江文折返到一半的时候,子文的电话响了,是家里打来的。
子文接了电话叫了声妈
“刚起 还没洗脸呢 ““他回来了 你自己和他说我洗脸去了”把电话递给江文又接过牙缸顺便交代说 妈的电话 我洗脸去了 你和她说 转身就走了。
江文接过电话也就顺口叫了声妈,听老太太嘱咐,一副孝子的模样。
既然已经被人误会了是兄弟,子文也乐得表演新关系,于是就不停的折腾江文
“哥 我想喝热水!”
“哥 我饿了”
“哥 我想吃外边卖的那梨”
“哥 这方便面真难吃 给你吃”
“哥 火车上的饭难吃 到了给我整点好的呗”
江文也就一脸愉悦的服侍着,偶尔对对面的男人说句 “我弟属猪的 就这习性!”自然是又招来子文的一个狠掐,两人似乎对这个兄弟身份都表演的乐此不疲。
火车到上海是后半夜,打了车回江文家,俩人都困的迷迷糊糊的,可子文还是嫌那床单快一个月没换了脏,愣是把躺下去的江文扯起来,换了床单被罩枕套才脱了衣服睡进去。
“也不洗澡,新换的有什么用,还不是个脏!”江文躺在床上嘟嘟囔囔的
“我不嫌我自己脏 你管的着吗 不睡出去!”子文就不是个能服软的主
江文也不出声 ,抓着枕头角感受着床的舒适,奔赴梦乡。
子文被他这么一说就觉得浑身痒,翻身下床去洗了澡。

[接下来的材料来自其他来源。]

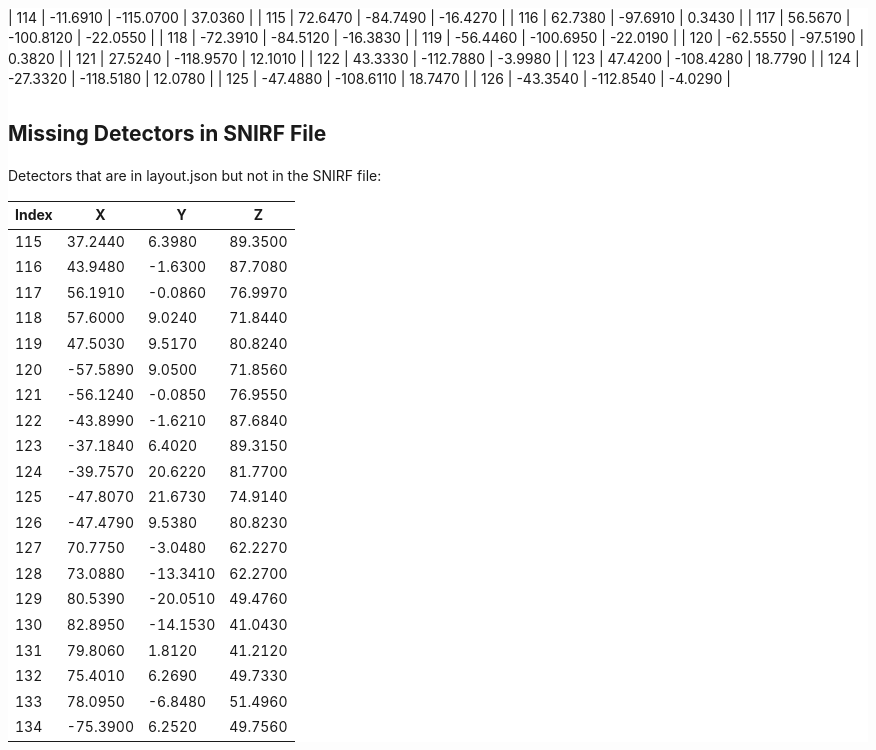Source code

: | 114 | -11.6910 | -115.0700 | 37.0360 |
| 115 | 72.6470 | -84.7490 | -16.4270 |
| 116 | 62.7380 | -97.6910 | 0.3430 |
| 117 | 56.5670 | -100.8120 | -22.0550 |
| 118 | -72.3910 | -84.5120 | -16.3830 |
| 119 | -56.4460 | -100.6950 | -22.0190 |
| 120 | -62.5550 | -97.5190 | 0.3820 |
| 121 | 27.5240 | -118.9570 | 12.1010 |
| 122 | 43.3330 | -112.7880 | -3.9980 |
| 123 | 47.4200 | -108.4280 | 18.7790 |
| 124 | -27.3320 | -118.5180 | 12.0780 |
| 125 | -47.4880 | -108.6110 | 18.7470 |
| 126 | -43.3540 | -112.8540 | -4.0290 |

## Missing Detectors in SNIRF File

Detectors that are in layout.json but not in the SNIRF file:

| Index | X | Y | Z |
|-------|------|------|------|
| 115 | 37.2440 | 6.3980 | 89.3500 |
| 116 | 43.9480 | -1.6300 | 87.7080 |
| 117 | 56.1910 | -0.0860 | 76.9970 |
| 118 | 57.6000 | 9.0240 | 71.8440 |
| 119 | 47.5030 | 9.5170 | 80.8240 |
| 120 | -57.5890 | 9.0500 | 71.8560 |
| 121 | -56.1240 | -0.0850 | 76.9550 |
| 122 | -43.8990 | -1.6210 | 87.6840 |
| 123 | -37.1840 | 6.4020 | 89.3150 |
| 124 | -39.7570 | 20.6220 | 81.7700 |
| 125 | -47.8070 | 21.6730 | 74.9140 |
| 126 | -47.4790 | 9.5380 | 80.8230 |
| 127 | 70.7750 | -3.0480 | 62.2270 |
| 128 | 73.0880 | -13.3410 | 62.2700 |
| 129 | 80.5390 | -20.0510 | 49.4760 |
| 130 | 82.8950 | -14.1530 | 41.0430 |
| 131 | 79.8060 | 1.8120 | 41.2120 |
| 132 | 75.4010 | 6.2690 | 49.7330 |
| 133 | 78.0950 | -6.8480 | 51.4960 |
| 134 | -75.3900 | 6.2520 | 49.7560 |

洗好觉得自己洗了江文还没洗不是等于白洗吗,就又坐床上一脚一脚的踢着睡着的江文。
“折腾什么呀?”江文被踢的有点火
“洗澡去 你不洗我睡不着!”子文回答的理直气壮
“不洗 我不嫌我自己脏 你嫌你出去”结果刚才的话全数被堵了回来。
“我不管 你不洗就别睡床上 沙发上睡去 想睡床就得洗澡”子文开始执着起来
“就不去 爱怎么着怎么着 “江文也不示弱,在他看来本来脏的俩人都睡进来了,新被子也脏了,现在洗了也是白洗,也就是图个心里安慰。子文就是好自己和自己过不去。
“不洗拉到 我睡沙发”子文拉了被子就跑。
感觉到身上寒冷,江文睁开眼睛才发现,子文卷了被子,正站在客厅里,挑衅的看着自己,并把家里弄的灯火辉煌,就好像生怕自己看不清楚他那挑衅的样子。江文知道真僵持下去,子文也是不会讨饶的,真进了子文的死胡同他撞死也不会回头。不晓得他那些古怪的坚持有什么用。只能爬起来去洗澡。他刚走到浴室门口,就看到子文乐的屁颠屁颠的抱着被进屋了,那一脸的桃花灿烂。就好像中了五百万一样。
等洗好了,擦干头发出来,回到床上,发现子文还睁着那迷糊的大眼睛。
“干嘛呢 瞪眼睛不睡觉?”想想子文下了火车迷迷糊糊的那样还以为他困疯了呢,现在却瞪个大眼睛不知道想什么。
“一闭眼睛 就觉得这床跟火车似的 来回的晃”子文拉了被子盖过头
“睡吧 瞅你那傻样 睡着了就不觉得晃了!”江文不知道这个二十二的人怎么有时候天真的跟个三岁小孩似的,难缠又难哄。